(Collected data)
───
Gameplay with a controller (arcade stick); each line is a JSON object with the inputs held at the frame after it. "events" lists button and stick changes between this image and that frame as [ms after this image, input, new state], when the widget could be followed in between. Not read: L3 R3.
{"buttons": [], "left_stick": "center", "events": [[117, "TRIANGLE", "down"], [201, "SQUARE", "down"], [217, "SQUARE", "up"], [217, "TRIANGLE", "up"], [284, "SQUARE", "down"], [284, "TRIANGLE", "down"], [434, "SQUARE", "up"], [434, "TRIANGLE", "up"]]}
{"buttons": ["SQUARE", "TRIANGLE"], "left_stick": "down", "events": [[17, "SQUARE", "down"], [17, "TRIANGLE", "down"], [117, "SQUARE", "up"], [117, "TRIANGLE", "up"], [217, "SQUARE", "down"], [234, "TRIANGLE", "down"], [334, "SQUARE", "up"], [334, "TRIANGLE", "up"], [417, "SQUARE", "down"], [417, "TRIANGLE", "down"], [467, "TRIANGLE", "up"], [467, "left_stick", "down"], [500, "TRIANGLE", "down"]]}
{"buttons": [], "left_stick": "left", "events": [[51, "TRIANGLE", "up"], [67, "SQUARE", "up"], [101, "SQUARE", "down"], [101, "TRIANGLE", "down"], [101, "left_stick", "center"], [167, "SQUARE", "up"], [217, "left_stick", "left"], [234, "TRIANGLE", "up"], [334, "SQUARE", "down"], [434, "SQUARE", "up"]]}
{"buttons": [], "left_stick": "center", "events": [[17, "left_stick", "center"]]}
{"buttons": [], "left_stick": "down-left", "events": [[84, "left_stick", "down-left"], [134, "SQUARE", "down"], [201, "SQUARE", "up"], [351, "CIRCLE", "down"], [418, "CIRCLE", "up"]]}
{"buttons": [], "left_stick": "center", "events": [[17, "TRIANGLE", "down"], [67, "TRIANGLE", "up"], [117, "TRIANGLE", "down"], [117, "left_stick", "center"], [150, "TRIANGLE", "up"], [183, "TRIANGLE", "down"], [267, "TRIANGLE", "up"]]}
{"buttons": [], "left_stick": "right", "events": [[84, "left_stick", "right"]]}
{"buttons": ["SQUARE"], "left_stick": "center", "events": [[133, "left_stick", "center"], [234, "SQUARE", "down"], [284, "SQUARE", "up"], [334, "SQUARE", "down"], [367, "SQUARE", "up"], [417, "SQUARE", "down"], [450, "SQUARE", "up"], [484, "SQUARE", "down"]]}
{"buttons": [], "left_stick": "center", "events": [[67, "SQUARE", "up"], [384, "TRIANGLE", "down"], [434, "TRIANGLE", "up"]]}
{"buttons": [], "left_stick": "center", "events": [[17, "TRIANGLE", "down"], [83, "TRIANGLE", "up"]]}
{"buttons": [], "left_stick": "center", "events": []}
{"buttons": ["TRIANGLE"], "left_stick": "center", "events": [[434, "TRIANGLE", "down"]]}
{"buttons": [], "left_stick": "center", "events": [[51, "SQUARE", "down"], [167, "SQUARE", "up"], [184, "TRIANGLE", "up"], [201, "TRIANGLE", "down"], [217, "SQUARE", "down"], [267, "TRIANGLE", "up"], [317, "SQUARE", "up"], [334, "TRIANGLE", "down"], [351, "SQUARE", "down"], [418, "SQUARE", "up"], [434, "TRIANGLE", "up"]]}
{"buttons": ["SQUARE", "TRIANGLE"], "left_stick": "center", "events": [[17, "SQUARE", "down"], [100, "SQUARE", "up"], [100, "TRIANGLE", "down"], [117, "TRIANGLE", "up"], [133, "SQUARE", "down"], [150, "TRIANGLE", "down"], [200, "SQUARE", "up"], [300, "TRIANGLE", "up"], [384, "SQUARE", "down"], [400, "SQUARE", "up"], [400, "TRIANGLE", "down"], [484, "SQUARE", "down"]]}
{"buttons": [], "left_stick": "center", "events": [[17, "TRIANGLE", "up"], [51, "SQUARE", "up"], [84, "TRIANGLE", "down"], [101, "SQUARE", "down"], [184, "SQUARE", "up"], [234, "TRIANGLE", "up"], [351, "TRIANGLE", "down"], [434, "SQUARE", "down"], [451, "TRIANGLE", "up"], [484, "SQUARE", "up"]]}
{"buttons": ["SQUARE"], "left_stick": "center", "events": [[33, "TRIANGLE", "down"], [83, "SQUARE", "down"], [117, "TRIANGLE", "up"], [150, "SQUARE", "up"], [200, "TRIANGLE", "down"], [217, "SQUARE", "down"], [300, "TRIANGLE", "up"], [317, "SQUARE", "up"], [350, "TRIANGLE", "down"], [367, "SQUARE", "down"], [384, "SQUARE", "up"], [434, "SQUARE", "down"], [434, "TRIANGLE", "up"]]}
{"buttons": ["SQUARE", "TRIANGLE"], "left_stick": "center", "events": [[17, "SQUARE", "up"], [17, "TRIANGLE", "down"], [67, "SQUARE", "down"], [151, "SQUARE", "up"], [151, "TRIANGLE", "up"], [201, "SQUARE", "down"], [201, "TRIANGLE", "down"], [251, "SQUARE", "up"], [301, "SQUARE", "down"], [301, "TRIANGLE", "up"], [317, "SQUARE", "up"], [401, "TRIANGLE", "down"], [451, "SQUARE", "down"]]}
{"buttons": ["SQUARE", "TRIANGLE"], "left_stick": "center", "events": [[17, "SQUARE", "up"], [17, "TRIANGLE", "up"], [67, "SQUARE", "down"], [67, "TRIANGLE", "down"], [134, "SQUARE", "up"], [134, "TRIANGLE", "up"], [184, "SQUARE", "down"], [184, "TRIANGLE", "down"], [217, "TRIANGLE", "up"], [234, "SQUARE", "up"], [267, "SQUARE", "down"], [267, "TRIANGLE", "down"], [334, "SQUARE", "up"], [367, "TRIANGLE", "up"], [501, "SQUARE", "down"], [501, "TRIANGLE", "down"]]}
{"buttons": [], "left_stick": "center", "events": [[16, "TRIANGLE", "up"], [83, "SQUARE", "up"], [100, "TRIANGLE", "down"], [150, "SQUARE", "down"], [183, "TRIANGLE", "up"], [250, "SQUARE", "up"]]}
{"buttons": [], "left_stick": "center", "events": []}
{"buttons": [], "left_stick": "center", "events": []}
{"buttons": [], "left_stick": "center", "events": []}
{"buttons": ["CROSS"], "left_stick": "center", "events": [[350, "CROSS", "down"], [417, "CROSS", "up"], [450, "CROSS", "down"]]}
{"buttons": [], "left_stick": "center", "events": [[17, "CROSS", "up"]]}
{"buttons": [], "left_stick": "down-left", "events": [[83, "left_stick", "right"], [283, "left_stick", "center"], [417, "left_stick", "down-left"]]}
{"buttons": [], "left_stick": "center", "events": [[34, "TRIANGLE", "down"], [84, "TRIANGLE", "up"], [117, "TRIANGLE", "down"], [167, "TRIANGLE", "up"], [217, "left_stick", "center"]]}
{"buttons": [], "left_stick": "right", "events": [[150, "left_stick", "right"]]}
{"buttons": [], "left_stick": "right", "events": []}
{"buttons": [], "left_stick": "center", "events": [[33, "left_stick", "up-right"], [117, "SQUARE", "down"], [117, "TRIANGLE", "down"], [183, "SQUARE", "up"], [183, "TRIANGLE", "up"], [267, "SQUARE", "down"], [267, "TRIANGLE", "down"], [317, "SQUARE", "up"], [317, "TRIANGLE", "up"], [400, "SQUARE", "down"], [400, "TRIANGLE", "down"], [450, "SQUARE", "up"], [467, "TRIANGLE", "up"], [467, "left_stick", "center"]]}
───
When copying the data above, keep every line exactly as written.

• [ANSWER BELOW]
Gameplay with a controller (arcade stick); each line is a JSON object with the inputs held at the frame after it. "events" lists button and stick changes between this image and that frame as [ms after this image, input, new state], when the widget could be followed in between. Not read: L3 R3.
{"buttons": [], "left_stick": "center", "events": [[117, "TRIANGLE", "down"], [201, "SQUARE", "down"], [217, "SQUARE", "up"], [217, "TRIANGLE", "up"], [284, "SQUARE", "down"], [284, "TRIANGLE", "down"], [434, "SQUARE", "up"], [434, "TRIANGLE", "up"]]}
{"buttons": ["SQUARE", "TRIANGLE"], "left_stick": "down", "events": [[17, "SQUARE", "down"], [17, "TRIANGLE", "down"], [117, "SQUARE", "up"], [117, "TRIANGLE", "up"], [217, "SQUARE", "down"], [234, "TRIANGLE", "down"], [334, "SQUARE", "up"], [334, "TRIANGLE", "up"], [417, "SQUARE", "down"], [417, "TRIANGLE", "down"], [467, "TRIANGLE", "up"], [467, "left_stick", "down"], [500, "TRIANGLE", "down"]]}
{"buttons": [], "left_stick": "left", "events": [[51, "TRIANGLE", "up"], [67, "SQUARE", "up"], [101, "SQUARE", "down"], [101, "TRIANGLE", "down"], [101, "left_stick", "center"], [167, "SQUARE", "up"], [217, "left_stick", "left"], [234, "TRIANGLE", "up"], [334, "SQUARE", "down"], [434, "SQUARE", "up"]]}
{"buttons": [], "left_stick": "center", "events": [[17, "left_stick", "center"]]}
{"buttons": [], "left_stick": "down-left", "events": [[84, "left_stick", "down-left"], [134, "SQUARE", "down"], [201, "SQUARE", "up"], [351, "CIRCLE", "down"], [418, "CIRCLE", "up"]]}
{"buttons": [], "left_stick": "center", "events": [[17, "TRIANGLE", "down"], [67, "TRIANGLE", "up"], [117, "TRIANGLE", "down"], [117, "left_stick", "center"], [150, "TRIANGLE", "up"], [183, "TRIANGLE", "down"], [267, "TRIANGLE", "up"]]}
{"buttons": [], "left_stick": "right", "events": [[84, "left_stick", "right"]]}
{"buttons": ["SQUARE"], "left_stick": "center", "events": [[133, "left_stick", "center"], [234, "SQUARE", "down"], [284, "SQUARE", "up"], [334, "SQUARE", "down"], [367, "SQUARE", "up"], [417, "SQUARE", "down"], [450, "SQUARE", "up"], [484, "SQUARE", "down"]]}
{"buttons": [], "left_stick": "center", "events": [[67, "SQUARE", "up"], [384, "TRIANGLE", "down"], [434, "TRIANGLE", "up"]]}
{"buttons": [], "left_stick": "center", "events": [[17, "TRIANGLE", "down"], [83, "TRIANGLE", "up"]]}
{"buttons": [], "left_stick": "center", "events": []}
{"buttons": ["TRIANGLE"], "left_stick": "center", "events": [[434, "TRIANGLE", "down"]]}
{"buttons": [], "left_stick": "center", "events": [[51, "SQUARE", "down"], [167, "SQUARE", "up"], [184, "TRIANGLE", "up"], [201, "TRIANGLE", "down"], [217, "SQUARE", "down"], [267, "TRIANGLE", "up"], [317, "SQUARE", "up"], [334, "TRIANGLE", "down"], [351, "SQUARE", "down"], [418, "SQUARE", "up"], [434, "TRIANGLE", "up"]]}
{"buttons": ["SQUARE", "TRIANGLE"], "left_stick": "center", "events": [[17, "SQUARE", "down"], [100, "SQUARE", "up"], [100, "TRIANGLE", "down"], [117, "TRIANGLE", "up"], [133, "SQUARE", "down"], [150, "TRIANGLE", "down"], [200, "SQUARE", "up"], [300, "TRIANGLE", "up"], [384, "SQUARE", "down"], [400, "SQUARE", "up"], [400, "TRIANGLE", "down"], [484, "SQUARE", "down"]]}
{"buttons": [], "left_stick": "center", "events": [[17, "TRIANGLE", "up"], [51, "SQUARE", "up"], [84, "TRIANGLE", "down"], [101, "SQUARE", "down"], [184, "SQUARE", "up"], [234, "TRIANGLE", "up"], [351, "TRIANGLE", "down"], [434, "SQUARE", "down"], [451, "TRIANGLE", "up"], [484, "SQUARE", "up"]]}
{"buttons": ["SQUARE"], "left_stick": "center", "events": [[33, "TRIANGLE", "down"], [83, "SQUARE", "down"], [117, "TRIANGLE", "up"], [150, "SQUARE", "up"], [200, "TRIANGLE", "down"], [217, "SQUARE", "down"], [300, "TRIANGLE", "up"], [317, "SQUARE", "up"], [350, "TRIANGLE", "down"], [367, "SQUARE", "down"], [384, "SQUARE", "up"], [434, "SQUARE", "down"], [434, "TRIANGLE", "up"]]}
{"buttons": ["SQUARE", "TRIANGLE"], "left_stick": "center", "events": [[17, "SQUARE", "up"], [17, "TRIANGLE", "down"], [67, "SQUARE", "down"], [151, "SQUARE", "up"], [151, "TRIANGLE", "up"], [201, "SQUARE", "down"], [201, "TRIANGLE", "down"], [251, "SQUARE", "up"], [301, "SQUARE", "down"], [301, "TRIANGLE", "up"], [317, "SQUARE", "up"], [401, "TRIANGLE", "down"], [451, "SQUARE", "down"]]}
{"buttons": ["SQUARE", "TRIANGLE"], "left_stick": "center", "events": [[17, "SQUARE", "up"], [17, "TRIANGLE", "up"], [67, "SQUARE", "down"], [67, "TRIANGLE", "down"], [134, "SQUARE", "up"], [134, "TRIANGLE", "up"], [184, "SQUARE", "down"], [184, "TRIANGLE", "down"], [217, "TRIANGLE", "up"], [234, "SQUARE", "up"], [267, "SQUARE", "down"], [267, "TRIANGLE", "down"], [334, "SQUARE", "up"], [367, "TRIANGLE", "up"], [501, "SQUARE", "down"], [501, "TRIANGLE", "down"]]}
{"buttons": [], "left_stick": "center", "events": [[16, "TRIANGLE", "up"], [83, "SQUARE", "up"], [100, "TRIANGLE", "down"], [150, "SQUARE", "down"], [183, "TRIANGLE", "up"], [250, "SQUARE", "up"]]}
{"buttons": [], "left_stick": "center", "events": []}
{"buttons": [], "left_stick": "center", "events": []}
{"buttons": [], "left_stick": "center", "events": []}
{"buttons": ["CROSS"], "left_stick": "center", "events": [[350, "CROSS", "down"], [417, "CROSS", "up"], [450, "CROSS", "down"]]}
{"buttons": [], "left_stick": "center", "events": [[17, "CROSS", "up"]]}
{"buttons": [], "left_stick": "down-left", "events": [[83, "left_stick", "right"], [283, "left_stick", "center"], [417, "left_stick", "down-left"]]}
{"buttons": [], "left_stick": "center", "events": [[34, "TRIANGLE", "down"], [84, "TRIANGLE", "up"], [117, "TRIANGLE", "down"], [167, "TRIANGLE", "up"], [217, "left_stick", "center"]]}
{"buttons": [], "left_stick": "right", "events": [[150, "left_stick", "right"]]}
{"buttons": [], "left_stick": "right", "events": []}
{"buttons": [], "left_stick": "center", "events": [[33, "left_stick", "up-right"], [117, "SQUARE", "down"], [117, "TRIANGLE", "down"], [183, "SQUARE", "up"], [183, "TRIANGLE", "up"], [267, "SQUARE", "down"], [267, "TRIANGLE", "down"], [317, "SQUARE", "up"], [317, "TRIANGLE", "up"], [400, "SQUARE", "down"], [400, "TRIANGLE", "down"], [450, "SQUARE", "up"], [467, "TRIANGLE", "up"], [467, "left_stick", "center"]]}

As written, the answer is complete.